Oil cannot be "creamed" with sugar because there is no water present (FYI butter is 20% water) to keep the sugar suspended. Beating oil with sugar and eggs will give a very light texture.

If you want a moist cake, try one that uses a large amount of whipping cream or sour cream in place of oil or butter. Delicious and very moist (but not the lightest kind of cake).
post #6 of 8
Thread Starter 
BakingIrene,
You are most definitely right about not being able to "cream" oil, it doesn't get light and fluffy like butter... but I use the same process when making my carrot cake... I start with the oil and sugar in the mixer, give them a few go arounds and then add in my eggs... etc...so maybe "cream" wasn't the right terminology... apologies icon_smile.gif
post #7 of 8
I wasn't trying to pick on terminology. I have seen posts elsewhere where people replace butter with oil and then whine and yell because their cake fell...

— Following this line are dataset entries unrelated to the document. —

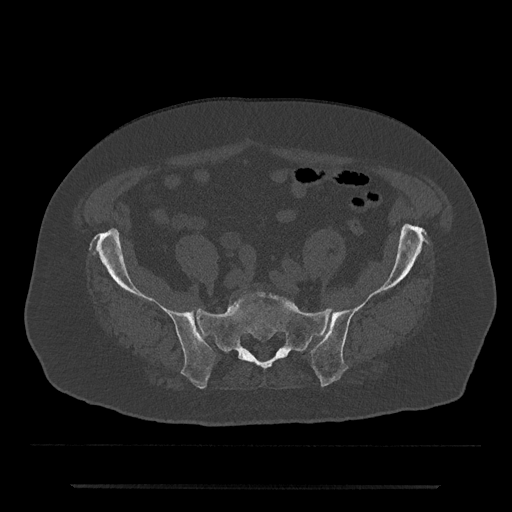
CT including the spine, one axial slice. Slice 233 of 797 in the series (ordered by position). Reconstruction kernel Br40s/3. Bone window (W 1800 / L 400 HU). 0.5 mm slice thickness. 512 × 512 image matrix, field of view 434 × 434 mm. Patient: male, 80 years. From the clinical record (not read from this slice): primary cancer: prostate.
Structures marked on this image (semi-automatically segmented with operator editing):
- L5 vertebra: bounding box [x1, y1, x2, y2] px = [235, 292, 287, 304]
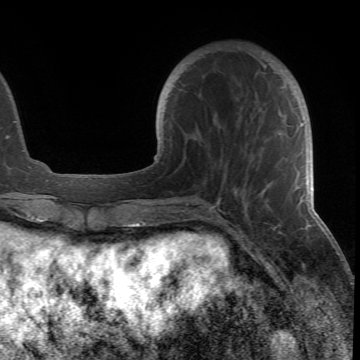
Breast MRI (dynamic contrast-enhanced), one axial slice; slice 18 of 66 in the series (ordered by position); cropped to one breast; dynamic contrast-enhanced series, time point 2 of 6 at this slice position (early post-contrast); 1.5 T; TE 4.2 ms, TR 8.5 ms; 2.4 mm slice thickness; 360 × 360 image matrix, field of view 211 × 211 mm. Female patient.
Annotated regions visible in this slice (semi-automatic segmentation, software-assisted and operator-edited):
- enhancing-tissue mask used for the functional tumour volume (all voxels passing the contrast-enhancement thresholds inside the analysis volume; usually the tumour): bounding box <180,65,302,213> (left, top, right, bottom; pixels)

If you want a fine textured light tasting cake, try a chiffon cake which bakes just fine in layer pans. Figure out some way to hold the pans when the cake is inverted for cooling (easy if your pans have "ears") but a tube pan is NOT the only way to bake this cake.

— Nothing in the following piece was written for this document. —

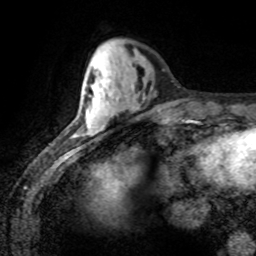
Breast MRI (dynamic contrast-enhanced), one axial slice; position 27 of 80 along the scan axis; cropped to one breast; dynamic contrast-enhanced series, time point 2 of 8 at this slice position (early post-contrast); 1.5 T; TE 4.2 ms, TR 7.1 ms; 2 mm slice thickness; 256 × 256 image matrix, field of view 155 × 155 mm. Female patient.
Annotated regions visible in this slice (semi-automatically segmented with operator editing):
- enhancing-tissue mask used for the functional tumour volume (all voxels passing the contrast-enhancement thresholds inside the analysis volume; usually the tumour): bounding box <86,110,93,134> (left, top, right, bottom; pixels)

I bake a sour cream poppyseed cake that is kids play to put together, and it is moist. It has neither butter nor eggs, just enough sour cream to make a good cup of butter if churned...
post #8 of 8
Thread Starter 
well, here's what I came up with... I've been trying to make a fluffy moist white cake that had some flavour... which is why I posted this question... I took your method of beating the eggs with the sugar, and just did it with the whites first so they got a bit of body to them first...

4 Egg Whites (cold)
1/2 tsp salt
2 C Sugar
1 3/4 C Cake Flour (handmade... I don't buy that stuff at $4 a box)
1 1/2 tsp Baking Powder
1 1/2 tsp Baking Soda
1 C Buttermilk
3/4 C Oil
1 Tbs Mexican Vanilla

I sifted the flour (all purpose plus cornstarch) soda and powder together about 5 times to ensure it was fluffy and well incorporated and set it aside. I also put the buttermilk, oil and vanilla in a separate bowl and set it aside. I then took cold egg whites and began to beat them in the stand mixer on high with the paddle attachment with the salt until they were just shy of soft peaks. I then lowered the mixer to medium / low and slowly added the sugar. Once the sugar was mixed in (it kind of had the consistency of marshmallow fluff, but not nearly as sticky) I lowered the mixer to stir, and in 3 sections, added the dry mix and buttermilk mix alternately starting and ending with the dry. I then scraped the bowl down to incorporate anything that may have stuck to the side (surprisingly, not much) and gave it one good fold in.

I made cupcakes out of it, and baked on 325 and they puffed up like magic! I don't know if beating the egg whites did anything, since I probably deflated them with all the mixing... but it worked... and it kept the moisture too! Any tricks on how to improve this one?